I believe you may ammend the original application. If you are not happy with the attorney you are working with, let her know your concerns and give her the opportunity to make it right, or transfer elsewhere.
There is certainly nothing wrong with you wanting free legal advice from your attorney. There is also nothing wrong with your attorney wanting to earn a living by selling you her time. Having you and her [or another attorney] agree about who will be paying for the answers to your questions should hopefully help resolve that.
I would be very careful about anybody discussing any legal problems on line. In the event of future ligitation [though unlikely], your opponents now know your thoughts and intentions about your intellectual property and could use those against you.
I certainly understand that clients don`t want to be "nickeled and dimed" to death. Nobody does. The other side of that is that attorneys don`t want the endless "just one quick free question" interruptions that keep us from doing the work that other clients actually do pay for.
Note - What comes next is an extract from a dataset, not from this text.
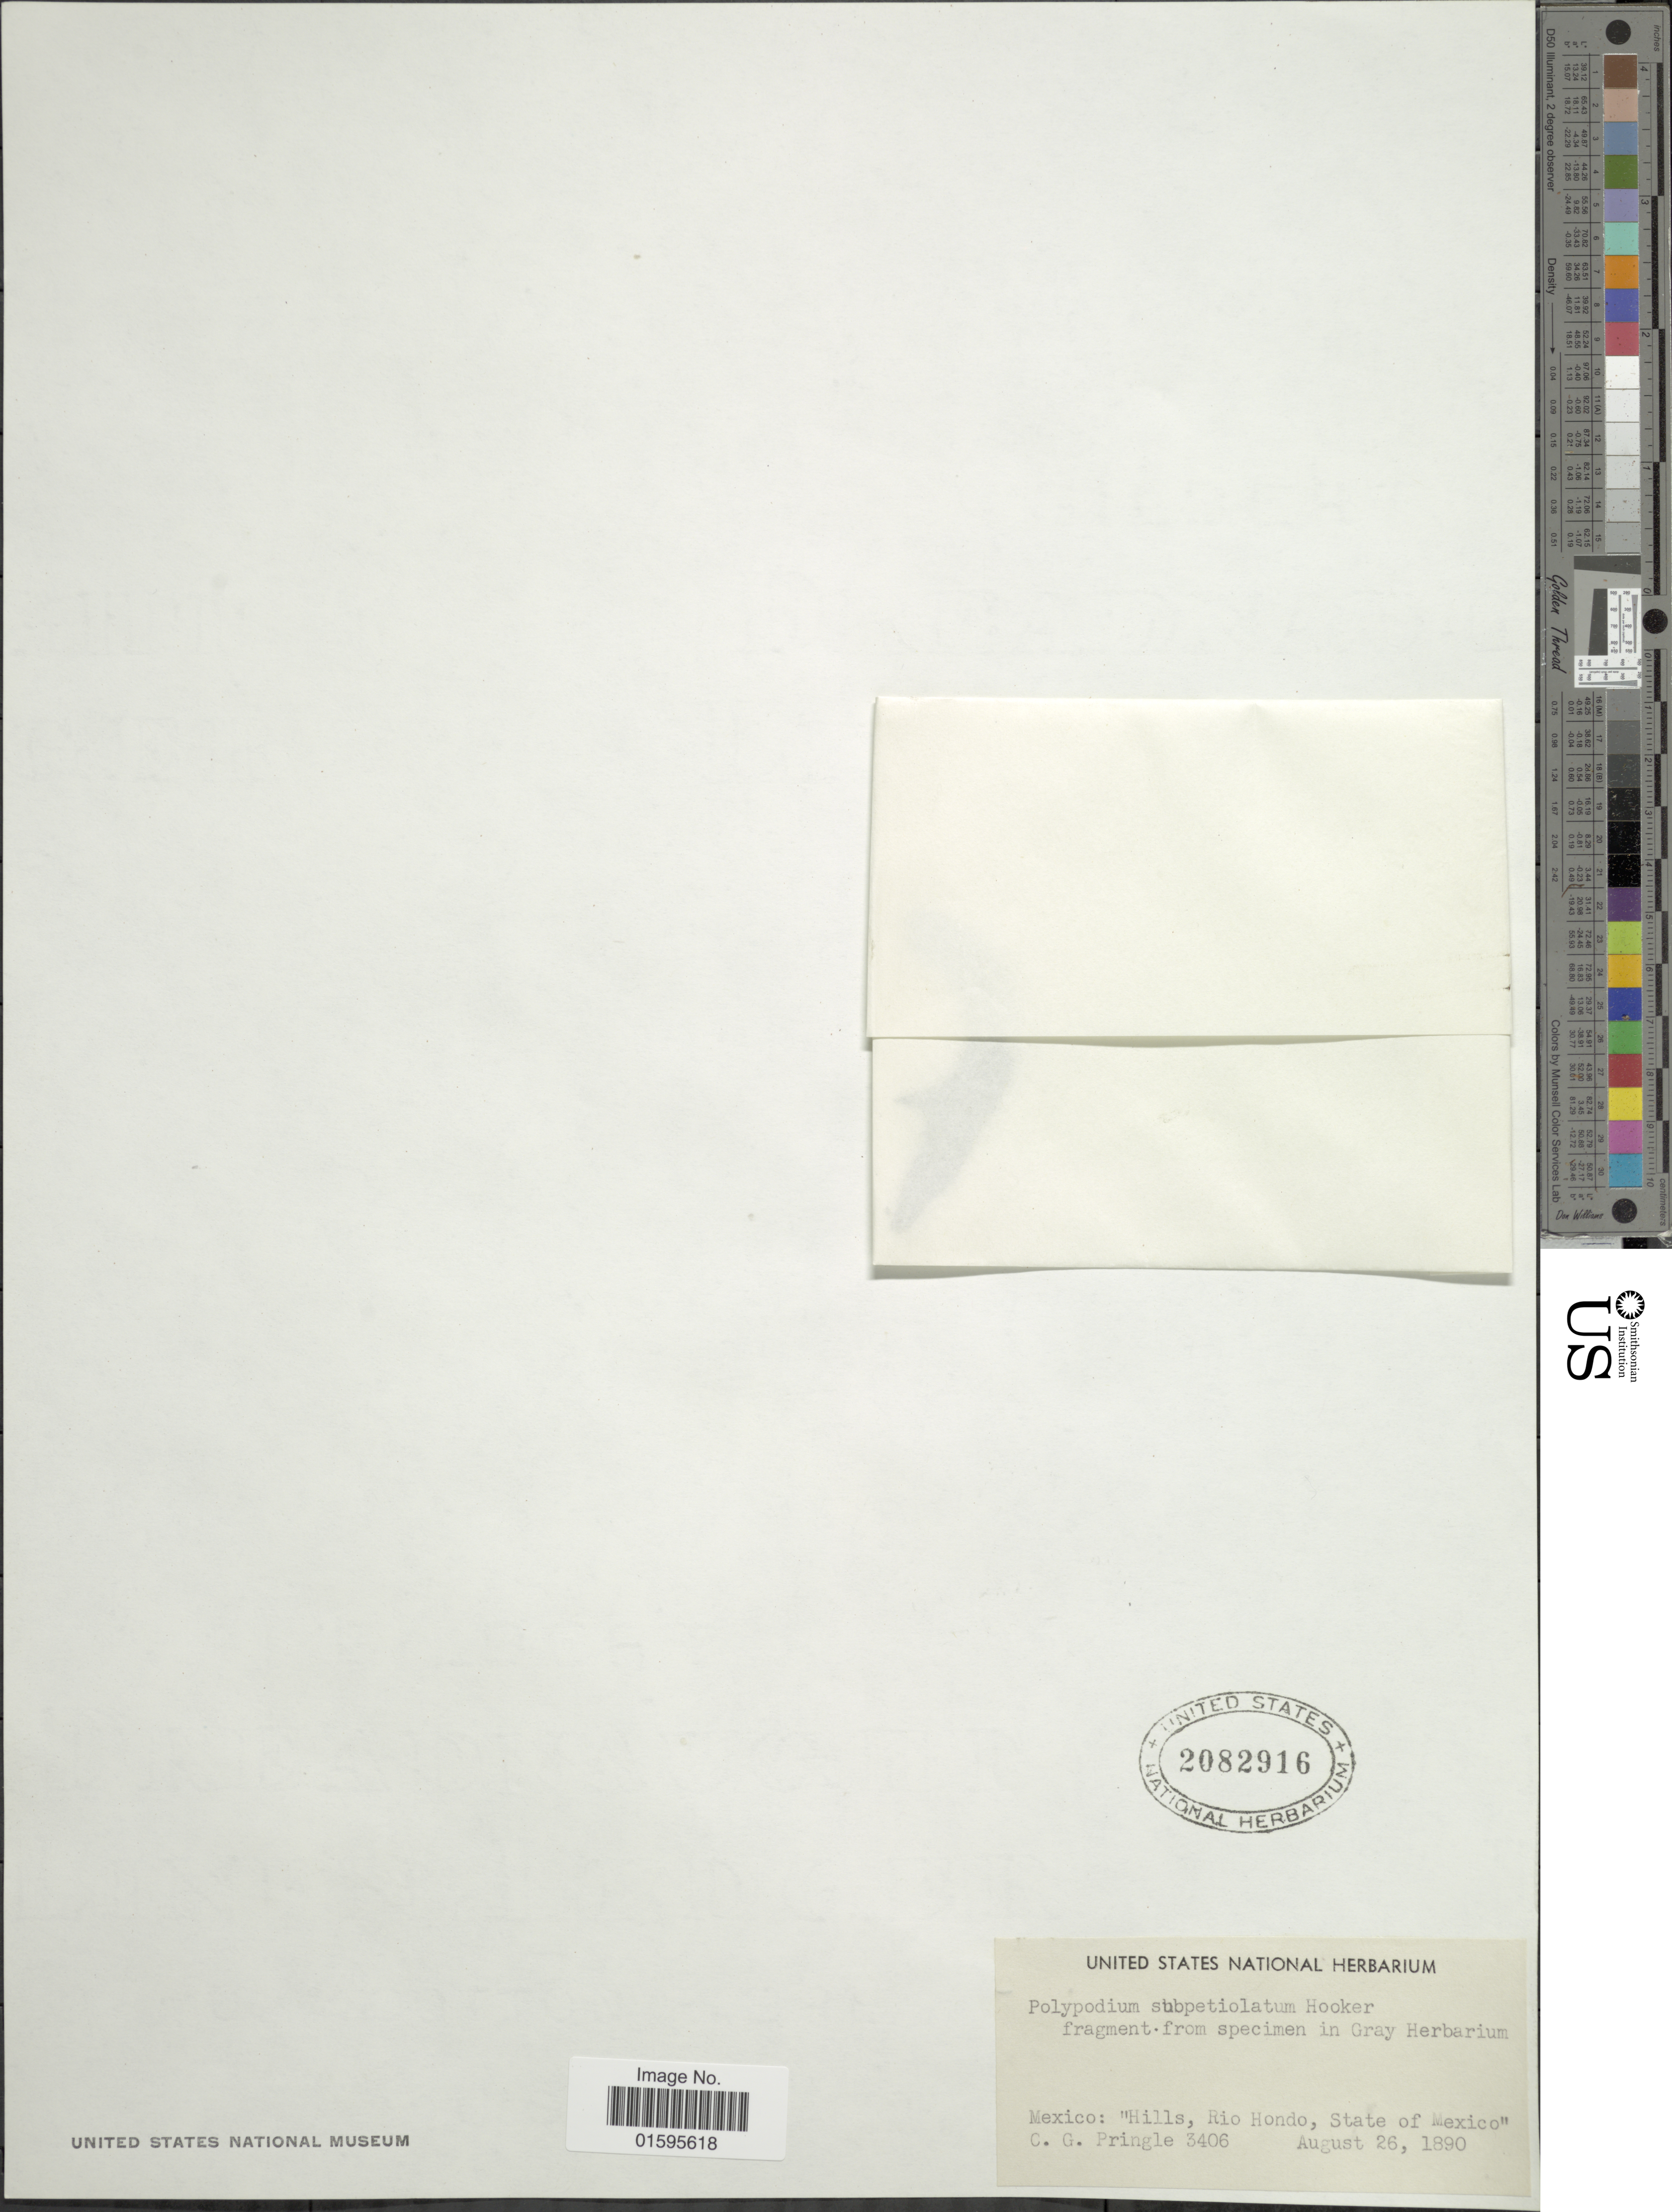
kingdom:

Like most things, there is a balance there and things work when neither party is going too far.
Ultimately, there is no free advice or free anything. Either the client pays or the attorney pays by going unpaid.
Hello CampSteve. As you now may know, the best action for getting a Design Patent is to WAIT until you actually have the final product that you will take to market. Then use this for the design. It will save you dollars.
And, yes I would stop your attorney from continuing with your now changed design patent.